Children need support and constructive feedback. They want to learn from their mistakes, not to criticize with harsh and negative comments. The children I have mentored respond to being challenged to think.
There is a difference between being a friend to your child and showing them respect. There should be boundaries in the parent/child relationship, however, appreciate their individuality and uniqueness. Understand that each child is different and accept them for their differences.
Amy Webb a mom, blogger, and child development writer. I have a Ph.D. in Human Development and Family Sciences and write at the blog The Thoughtful Parent.
Top 3 Essential Parenting Skills:
1. Authoritative parenting
Many articles you see in the media discuss the positive influence of “sensitive parenting” on children’s development. Sensitive parenting is considered to be the gold standard on how to interact with your child to promote their optimum maturation process.

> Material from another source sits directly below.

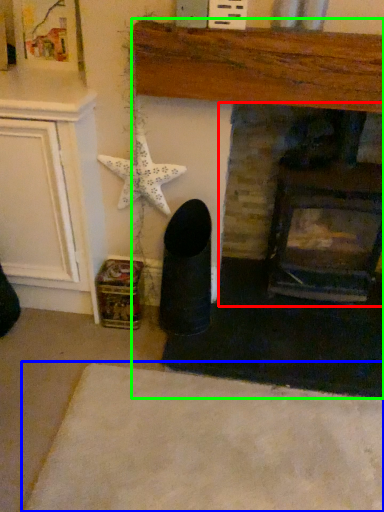
Question: Which is farther away from fireplace (highlighted by a red box)? plain (highlighted by a blue box) or fireplace (highlighted by a green box)?

Choices:
 (A) plain
 (B) fireplace

Answer: (A)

Now this is not to say that an authoritative parenting path is straightforward. As is often the case, the middle approach between two extreme ends of a spectrum is the most difficult. Sometimes it may seem easier to give up and just let your child do whatever they like or insist on blind obedience. As we have seen with research, however, by sticking with authoritative parenting, your kids will ultimately reap the greatest benefits.
2. Essential Parenting Skills – Responsiveness
A close, mutually responsive relationship between parent and child helps the child develop self-regulation, patience, and deliberation. In the long run, this leads to better behavior and a
situation in which harsh discipline is not an option.
3. Essential Parenting Skills – Consistency
Parents who consistently respond to their children are more likely to have children that have secure attachment. Even infants with a difficult temperament or who cry a lot develop better in the context of a consist parenting environment.
Dr. Marcie, a behavior specialist with over 15 years, experience working privately with families across NYC. www.BehaviorAndBeyond.net.
Here are Dr. Marcie’s Top 3 Proven Essential Parenting Skills
1. Clarity in language. Take Mean what you say and say what you mean to heart
2. Focus on action-based steps. These will leave an impact on your children
3. Use a realistic and positive perspective. All behavior can change, even if it doesn’t seem like it at the moment.